PENDLETON, Wash.-- As the charter bus went down the steep embankment many passengers were thrown out.
A survivor of the accident is still in shock from what happened and described a scene of injured passengers scattered around the crash site.
A St. Anthony Hospital official explained a sort of organized chaos that followed the crash as responders rushed people to be treated for their injuries.
Survivor Jaemin Seo remembers the gruesome scene.
"I was totally scared. I thought many people on the bus almost were dead because the bus was totally broken down," Seo said.
Seo is grateful to be a survivor of the disastrous bus crash on Interstate 84 near Pendleton on Sunday morning.

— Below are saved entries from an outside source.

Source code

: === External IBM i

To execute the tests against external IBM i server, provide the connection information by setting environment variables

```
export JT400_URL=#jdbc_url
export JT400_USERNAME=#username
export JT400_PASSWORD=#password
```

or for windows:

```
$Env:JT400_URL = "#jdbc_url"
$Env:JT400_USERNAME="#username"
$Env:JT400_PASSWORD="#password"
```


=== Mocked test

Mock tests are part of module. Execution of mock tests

He is an exchange student in Vancouver B.C. from South Korea. He was thrown from the bus as it fell 200 feet down an embankment. Seo says he gained consciousness when he heard survivor's screams for help.
"People screamed and yelled. Some mothers screamed to find their son or daughter," Seo said.
He suffered a broken ankle and cuts on his arm.
"I wanted to climb up to the road but I couldn't because I couldn't walk," Seo said.
Larry Blanc, St. Anthony Hospital spokesman, said rescuers transported 26 people in ambulances to St. Anthony Hospital in Pendleton as responders pulled them on ropes and sleds from the scene.
"Wasn't like they were all coming at one time. It was a little bit staggered. Might be four then a little bit of a wait. Ten, fifteen minutes and then four more," Blanc said.
Seven patients were released from the hospital Sunday night and only one of the remaining is in serious condition.
"The storm is over as far as the patients are concerned as far as the care that's being offered here in the hospital. I feel very comfortable with the 14 patients that are here," Blanc said.
Most of the passengers on the bus, traveling from Las Vegas to Vancouver, were Korean, coming from Canada, Seattle and South Korea.
"Bit of a language barrier there. We've had an interpreter who lives in Pendleton who's volunteered his time to come down and talk. But really a lot of them, they've been through a traumatic experience and they're amazingly well composed afterwards and a little scared, wanting to reconnect with family," said Casey White-Zollman, Red Cross Volunteer.
Crews pulled the wreckage from the snowy embankment Monday. But the real damage remains in traumatic memories, injuries and loss of life.